Confusion about the `LayerNorm`s in `TransformerEncoder`

OpenNMT / OpenNMT-py

Open Source Neural Machine Translation and (Large) Language Models in PyTorch

https://opennmt.net/

MIT License

6.76k stars 2.25k forks source link

Confusion about the `LayerNorm`s in `TransformerEncoder` #770

Closed hfxunlp closed 6 years ago

hfxunlp commented 6 years ago

According to line 69, the input to the TransformerEncoderLayer will be normalized, but when I see line 120 and line 135, I found that the embedding to the first TransformerEncoderLayer will also be normalized. I am not sure whether this is right, since the original paper says nothing about this in section 5.4.

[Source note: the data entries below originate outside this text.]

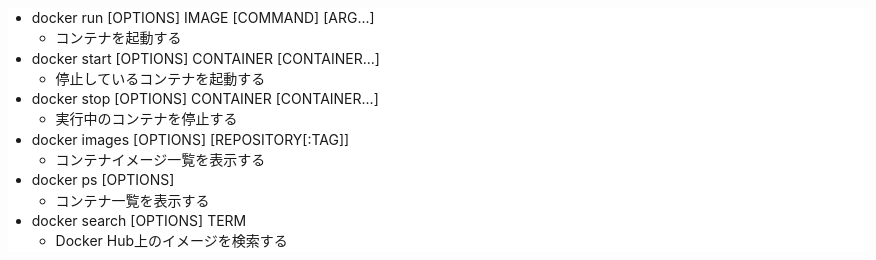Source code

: - docker run [OPTIONS] IMAGE [COMMAND] [ARG...]
  - コンテナを起動する
- docker start [OPTIONS] CONTAINER [CONTAINER...]
   - 停止しているコンテナを起動する
- docker stop [OPTIONS] CONTAINER [CONTAINER...]
   - 実行中のコンテナを停止する
- docker images [OPTIONS] [REPOSITORY[:TAG]]
  - コンテナイメージ一覧を表示する
- docker ps [OPTIONS]
  -  コンテナ一覧を表示する
- docker search [OPTIONS] TERM
  - Docker Hub上のイメージを検索する



 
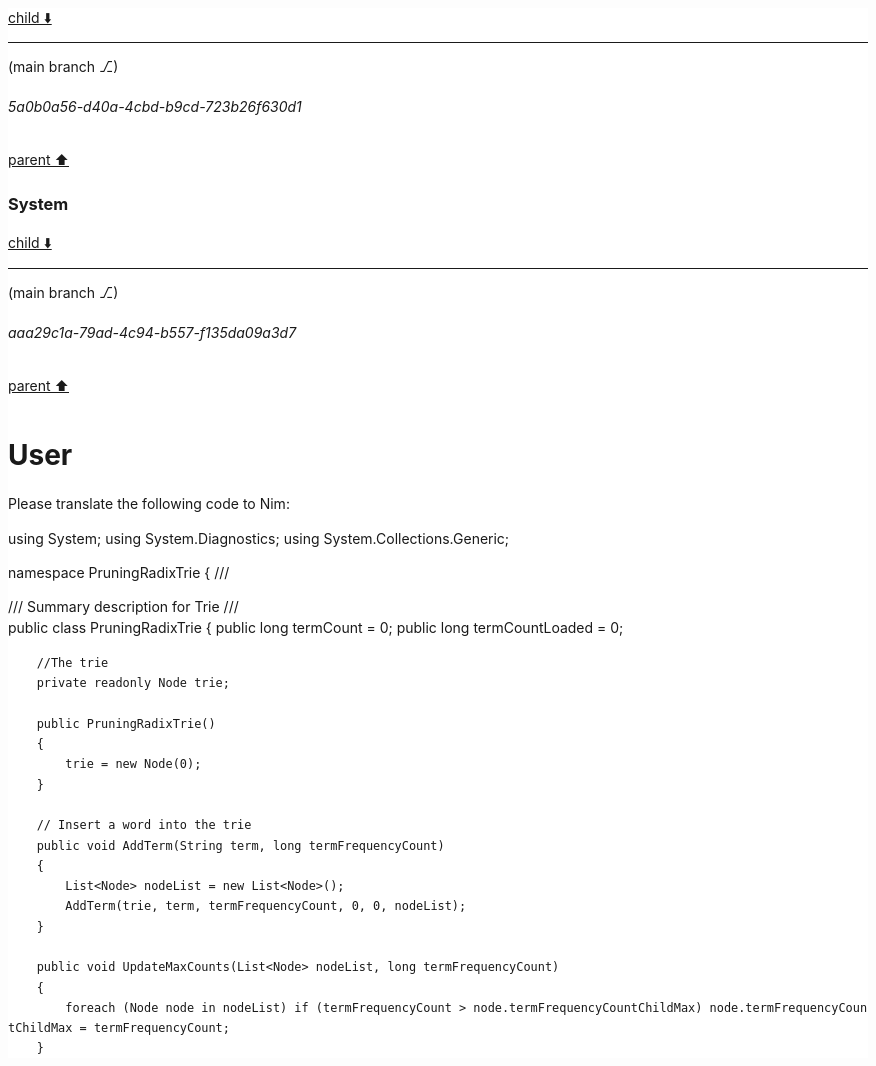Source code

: [child ⬇️](#5a0b0a56-d40a-4cbd-b9cd-723b26f630d1)

---

(main branch ⎇)
###### 5a0b0a56-d40a-4cbd-b9cd-723b26f630d1
[parent ⬆️](#c62d72d9-69d2-43a4-b2b8-661a1133e5ea)
### System

[child ⬇️](#aaa29c1a-79ad-4c94-b557-f135da09a3d7)

---

(main branch ⎇)
###### aaa29c1a-79ad-4c94-b557-f135da09a3d7
[parent ⬆️](#5a0b0a56-d40a-4cbd-b9cd-723b26f630d1)
# User

Please translate the following code to Nim:

using System;
using System.Diagnostics;
using System.Collections.Generic;

namespace PruningRadixTrie
{
    /// <summary>
    /// Summary description for Trie
    /// </summary>
    public class PruningRadixTrie
    {
        public long termCount = 0;
        public long termCountLoaded = 0;

        //The trie
        private readonly Node trie;

        public PruningRadixTrie()
        {
            trie = new Node(0);
        }

        // Insert a word into the trie
        public void AddTerm(String term, long termFrequencyCount)
        {
            List<Node> nodeList = new List<Node>();
            AddTerm(trie, term, termFrequencyCount, 0, 0, nodeList);
        }

        public void UpdateMaxCounts(List<Node> nodeList, long termFrequencyCount)
        {
            foreach (Node node in nodeList) if (termFrequencyCount > node.termFrequencyCountChildMax) node.termFrequencyCountChildMax = termFrequencyCount;
        }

guillaumekln commented 6 years ago

This is an improvement coming from the reference implementation and used as default in their Transformer configuration. See:

https://github.com/tensorflow/tensor2tensor/blob/v1.6.5/tensor2tensor/layers/common_hparams.py#L110-L112

https://github.com/tensorflow/tensor2tensor/blob/v1.6.5/tensor2tensor/models/transformer.py#L1133-L1134

hfxunlp commented 6 years ago

Thank you. It really helps. @guillaumekln

Tristan-J commented 5 years ago

This is an improvement coming from the reference implementation and used as default in their Transformer configuration. See:

https://github.com/tensorflow/tensor2tensor/blob/v1.6.5/tensor2tensor/layers/common_hparams.py#L110-L112

https://github.com/tensorflow/tensor2tensor/blob/v1.6.5/tensor2tensor/models/transformer.py#L1133-L1134

Hi Guillaumekln, still want to know why it's better... is there any mathematical explanation? Or it's according to the experimental results? Thanks!

guillaumekln commented 5 years ago

I believe it is according to experimental results from the original authors of the paper.